探し始めて1年以上経ったとき、ポンと現れたのが現在の愛車だ。2009年式の前期型で、V6 4.0L搭載、走行距離は9万1000km。プライスは破格の128万円だった。安価の理由を聞いてみると、在庫車のテイストを変える計画があり、処分のため値下げしたばかりとのこと。試運転も問題なし。インテリアも走行距離のわりにきれいだ。やっぱりクルマって出会いだよなぁ。もちろん、即決しました。
車高を落としピンストライプを入れてイメージアップ
純正の5スポークはイメージどおりだったが、いかんせん車高が高すぎる。ここは譲れないポイントなので、さっそく「MOONEYES」にサスペンションをオーダーし、お友達の「習志野自動車」で作業をしてもらった。9万円なり。ボディのツヤはまずまずだが、フロントバンパーだけやたら傷みが激しい。脱着して再塗装し、7万円。さらに、シンプルなピンストライプを入れてもらった。これが1万6000円。
おお、かなりカッコよくなったぜ! ちょうど春先だったので、コンバーチブルでのドライブが楽しい。友達を乗せて走ると、「コンバチ、いいっすね」「オレ、初めてですよ、コンバチ」と評判も上々。「だろ~」と、得意満面になりました。
燃費はV6アメ車としては上々(?)の6~7km/L
エコエコの時代に逆行するように選んだアメ車だが、満足度はかなり高い。まず、エンジン音がいい。最近のクルマの吐息のような微音はいただけません。お前、大丈夫? と聞きたくなる。そして、FRならではの加速感。遠くまで出かけたくなる、運転の楽しさを取り戻した感じだ。
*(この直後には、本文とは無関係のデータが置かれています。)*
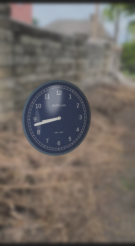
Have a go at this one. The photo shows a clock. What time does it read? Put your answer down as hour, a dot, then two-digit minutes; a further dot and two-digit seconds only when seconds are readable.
8.43
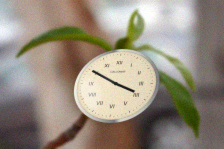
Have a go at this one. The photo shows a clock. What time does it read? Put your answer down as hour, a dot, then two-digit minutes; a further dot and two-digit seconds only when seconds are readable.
3.50
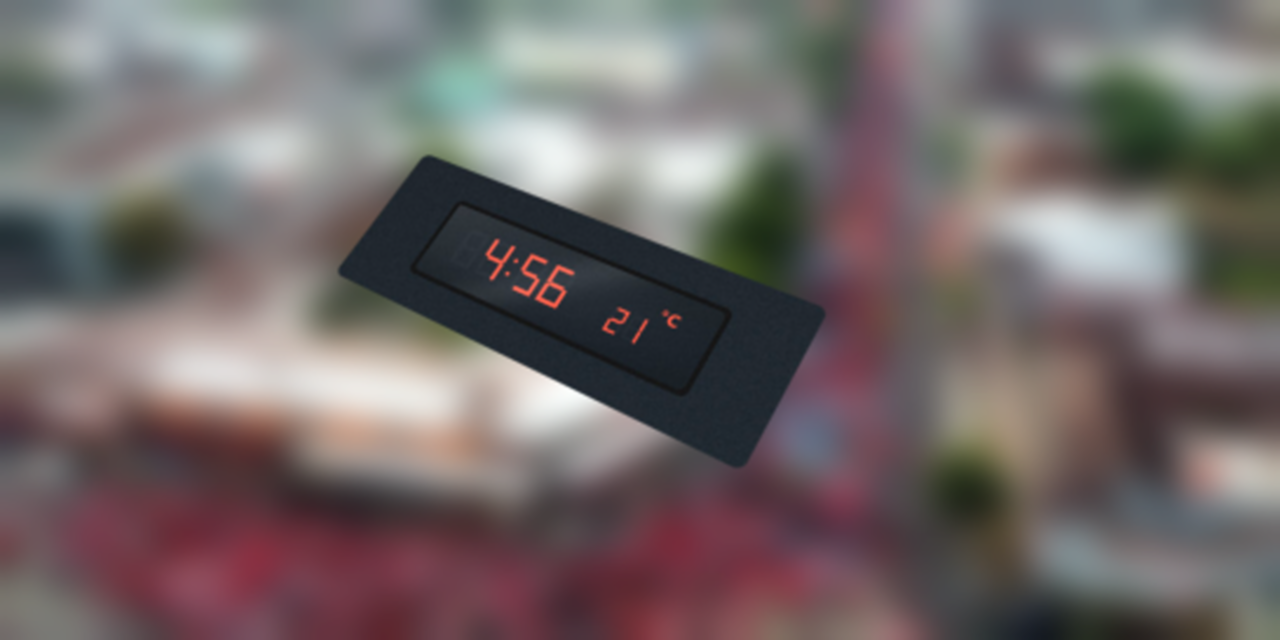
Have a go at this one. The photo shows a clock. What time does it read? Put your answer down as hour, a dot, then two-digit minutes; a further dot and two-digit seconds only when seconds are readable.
4.56
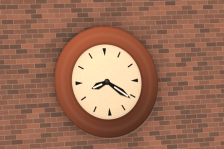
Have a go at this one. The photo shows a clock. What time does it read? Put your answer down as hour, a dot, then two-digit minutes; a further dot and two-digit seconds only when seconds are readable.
8.21
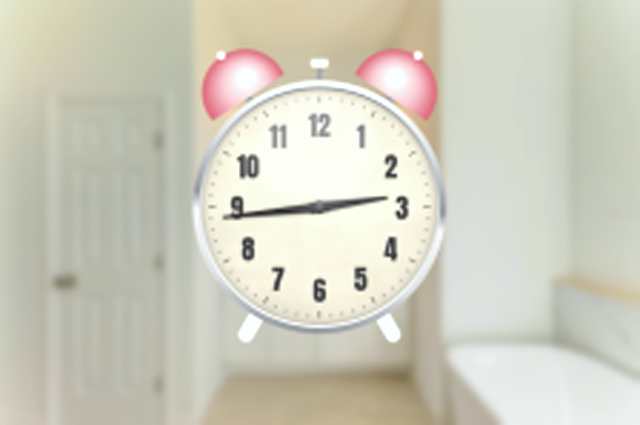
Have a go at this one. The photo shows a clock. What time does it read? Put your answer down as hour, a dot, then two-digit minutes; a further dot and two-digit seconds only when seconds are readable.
2.44
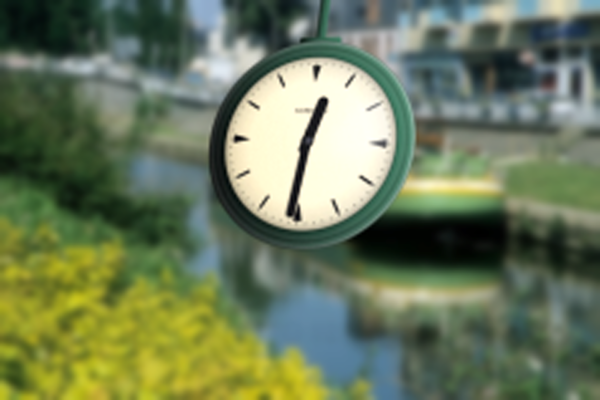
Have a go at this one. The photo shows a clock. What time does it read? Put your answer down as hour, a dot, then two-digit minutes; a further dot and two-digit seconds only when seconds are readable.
12.31
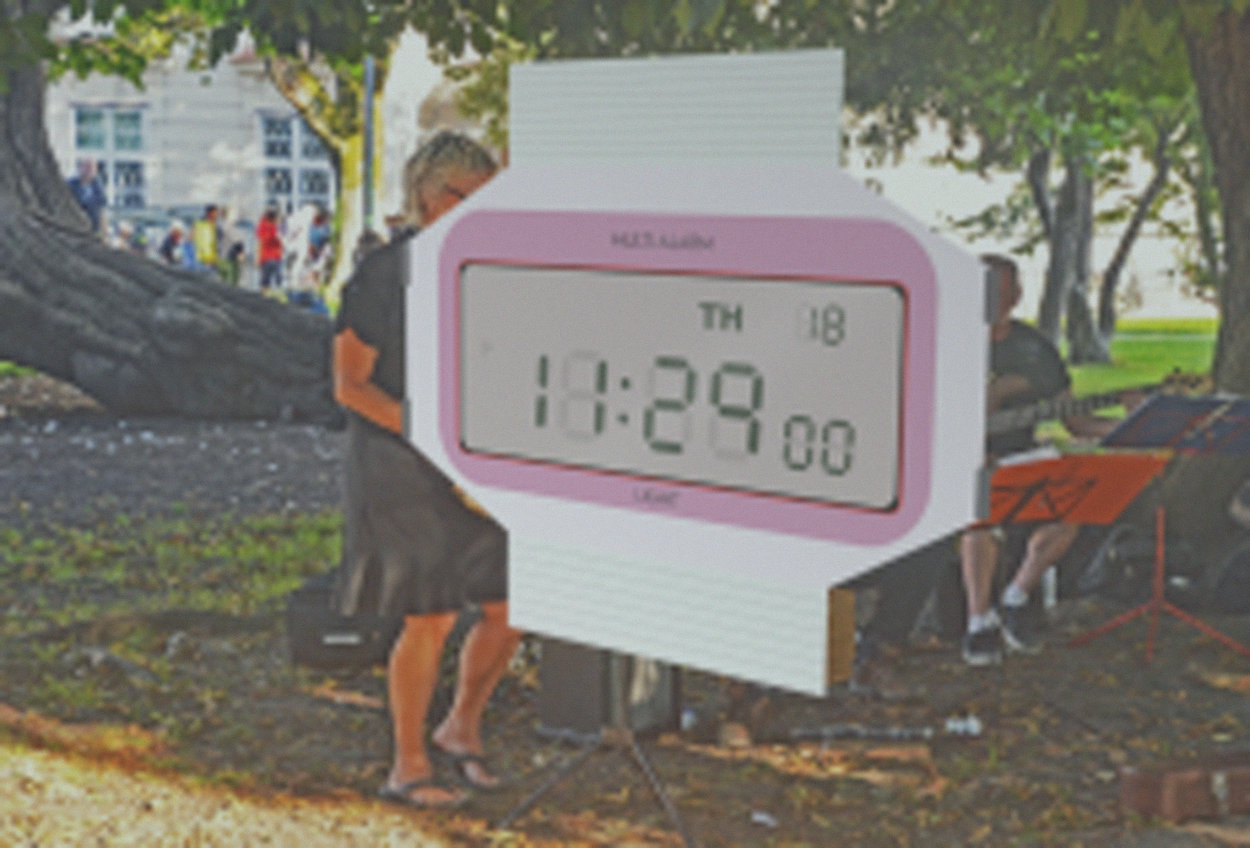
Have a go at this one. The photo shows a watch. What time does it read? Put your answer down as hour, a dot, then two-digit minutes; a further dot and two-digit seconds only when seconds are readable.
11.29.00
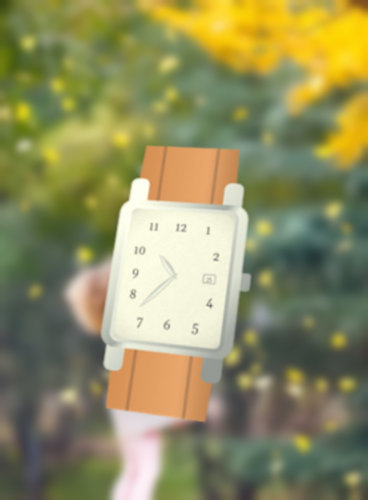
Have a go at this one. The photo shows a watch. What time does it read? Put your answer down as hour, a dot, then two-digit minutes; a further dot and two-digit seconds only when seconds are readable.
10.37
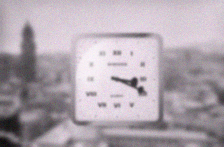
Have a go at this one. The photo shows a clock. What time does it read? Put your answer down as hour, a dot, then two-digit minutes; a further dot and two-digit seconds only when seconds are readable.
3.19
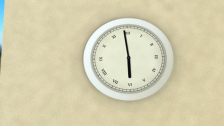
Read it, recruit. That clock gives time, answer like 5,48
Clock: 5,59
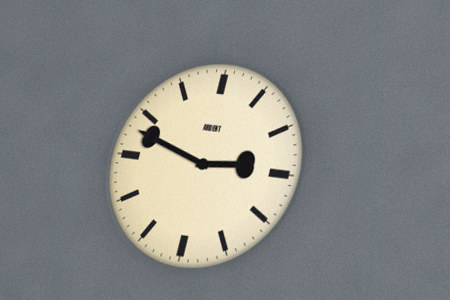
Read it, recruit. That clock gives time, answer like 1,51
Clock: 2,48
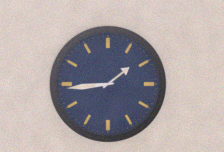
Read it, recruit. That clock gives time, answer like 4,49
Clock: 1,44
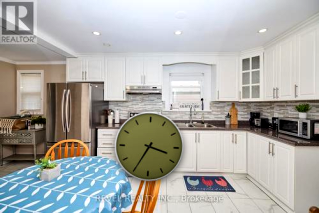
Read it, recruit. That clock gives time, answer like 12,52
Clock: 3,35
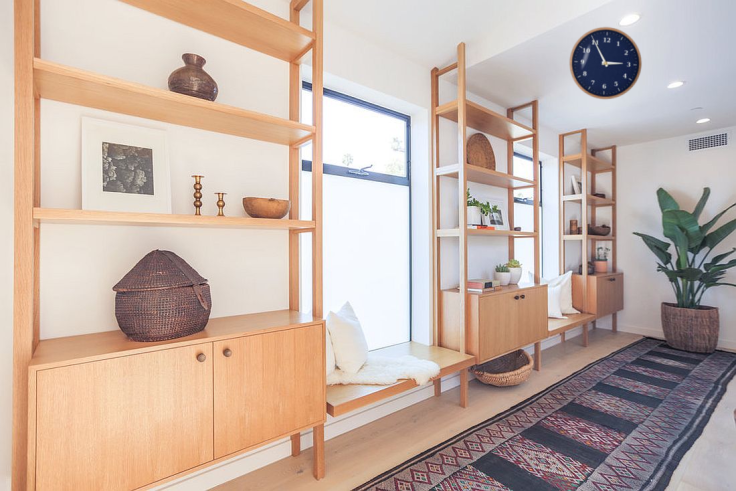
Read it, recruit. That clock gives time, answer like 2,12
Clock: 2,55
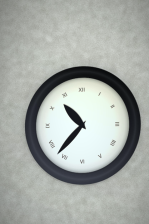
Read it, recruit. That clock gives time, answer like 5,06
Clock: 10,37
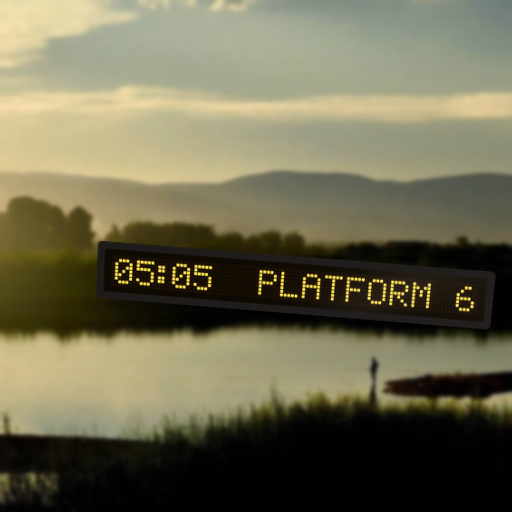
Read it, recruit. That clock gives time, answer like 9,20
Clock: 5,05
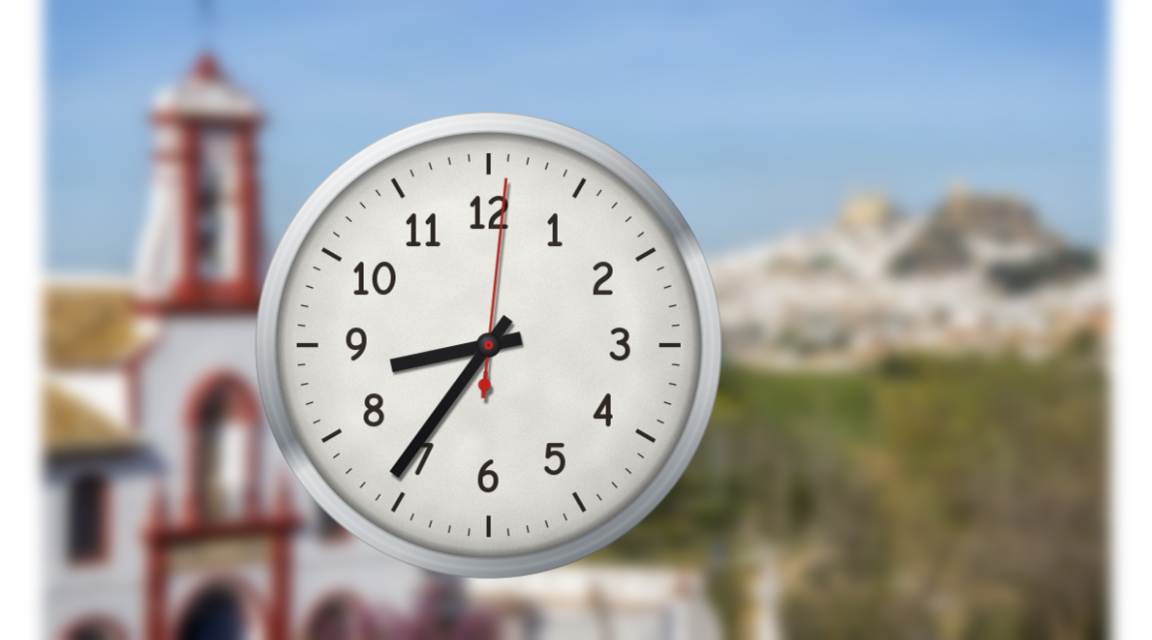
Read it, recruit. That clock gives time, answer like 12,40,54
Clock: 8,36,01
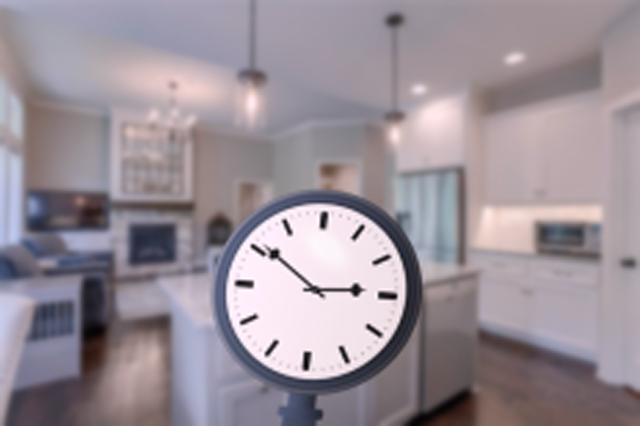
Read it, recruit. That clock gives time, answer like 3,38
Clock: 2,51
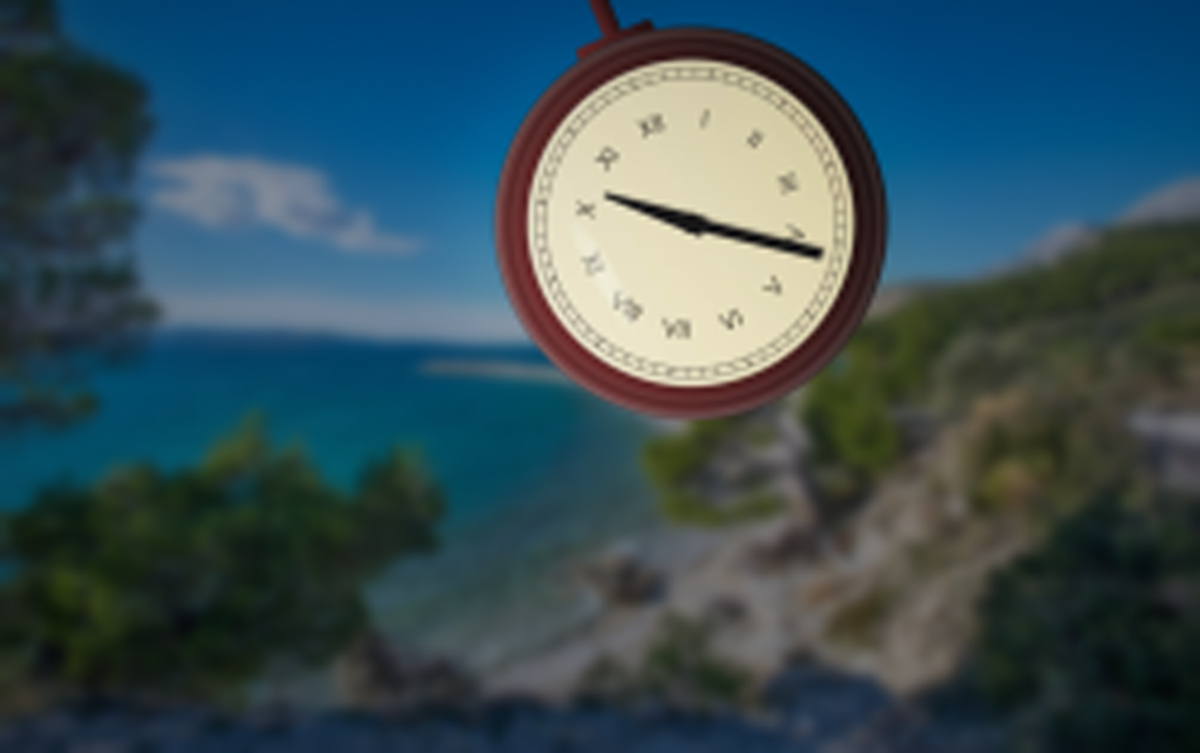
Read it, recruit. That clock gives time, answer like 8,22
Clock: 10,21
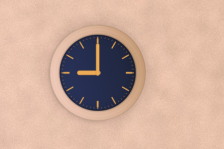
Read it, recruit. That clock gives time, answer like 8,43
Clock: 9,00
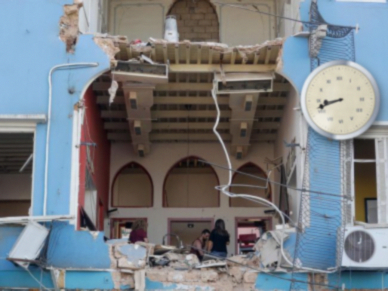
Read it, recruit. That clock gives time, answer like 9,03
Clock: 8,42
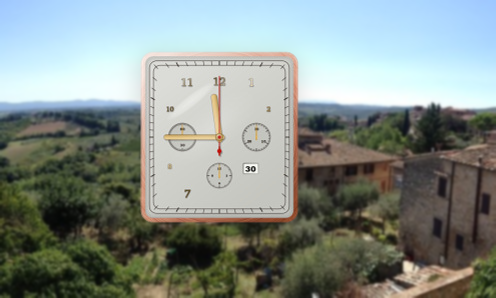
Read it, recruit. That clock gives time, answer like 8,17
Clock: 11,45
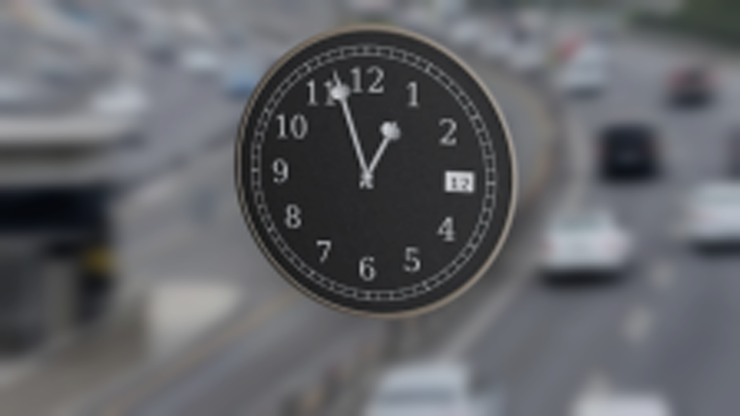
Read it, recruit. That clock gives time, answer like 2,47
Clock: 12,57
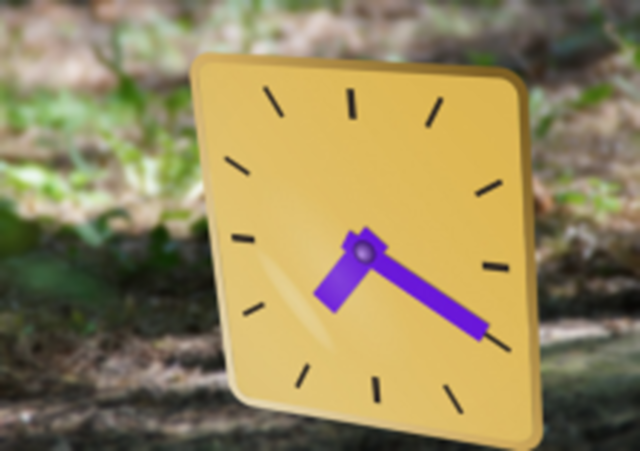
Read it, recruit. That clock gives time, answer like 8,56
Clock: 7,20
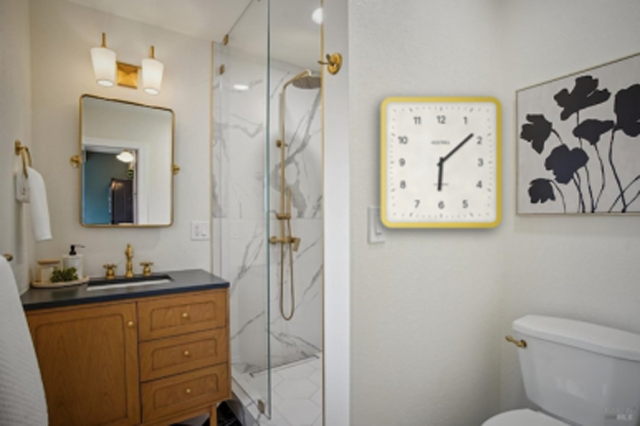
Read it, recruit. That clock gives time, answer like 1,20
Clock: 6,08
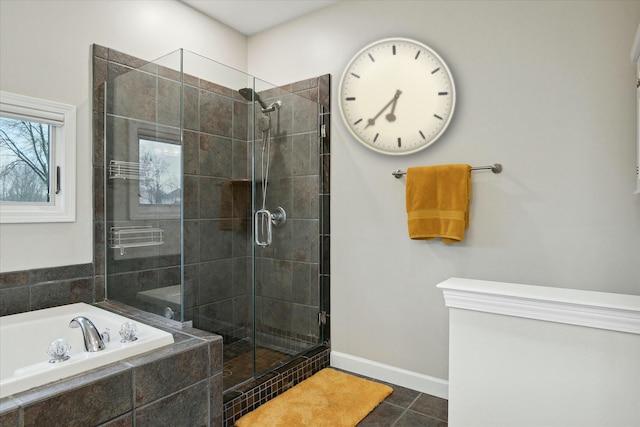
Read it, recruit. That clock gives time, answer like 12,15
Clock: 6,38
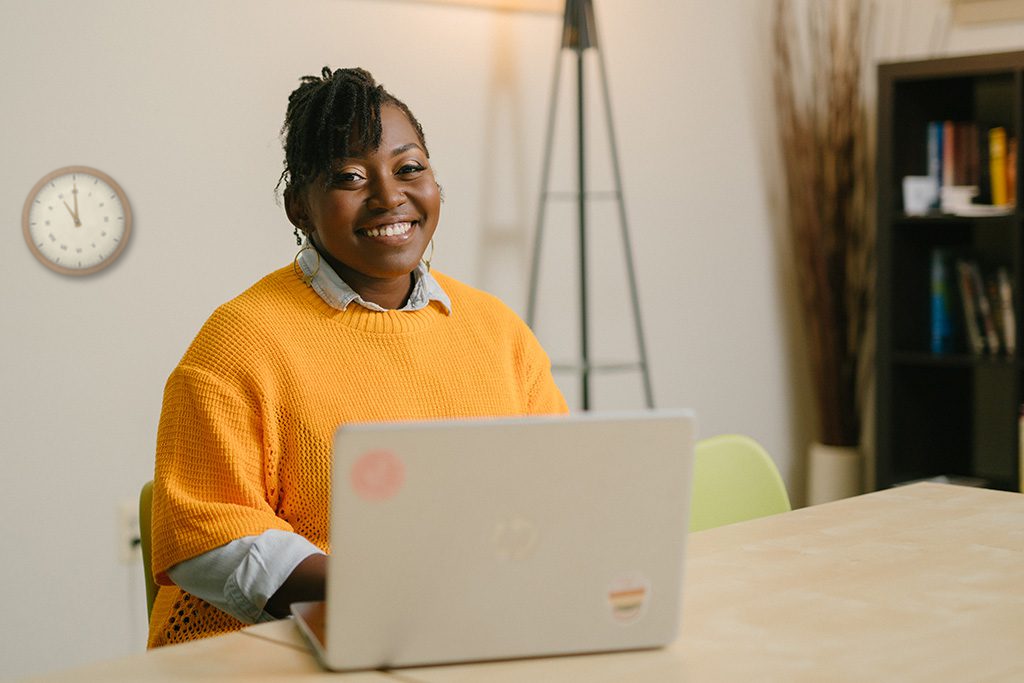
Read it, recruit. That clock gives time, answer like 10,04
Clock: 11,00
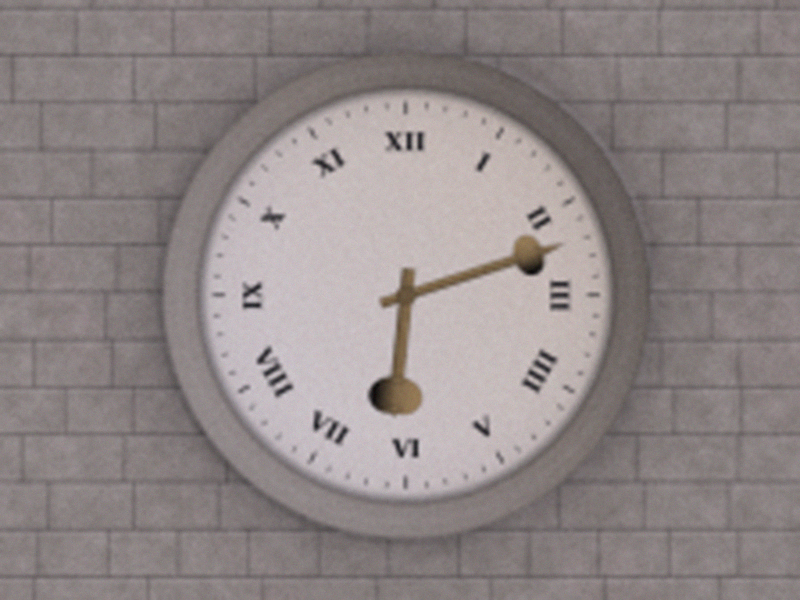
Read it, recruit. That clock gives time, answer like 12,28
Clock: 6,12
もっと取り回しに苦労するかと思ったが、意外と小回りが効くのもいい。細い路地に迷い込んでも困ることはない。強いて言えば、バックのときの視認性が最悪。たまに代車で軽自動車に乗ると、「こんなに見えるのか!」とびっくりするが、それくらいで文句を言うつもりはない。気になる燃費は市街地走行で6~7km/L。前車の「VWポロ」に比べればかなり劣るものの、年間走行5000km未満なのでオッケーとした。
ほどほどに壊れるけれど欧州高級ブランドに比べれば安い世界
さて、アメ車は壊れないのか? う~ん、壊れます……。故障の洗礼を受けたのは、乗り出しから半年後。ある日、ファンベルトがキュルキュルと鳴り出した。「習志野自動車」に調整を依頼すると、現代車はテンショナーという部品で自動調整しているとのこと。部品交換を頼むと工賃込みで、4万4000円なり。ところが、しばらくすると一旦止まったはずのキュルキュル音が再開。調べてもらうと、クランクプーリーの一部が欠けているのを発見。多分、ファンベルトが緩んだときに負担がかかったのだろう。部品交換&工賃で4万8000円の出費となった。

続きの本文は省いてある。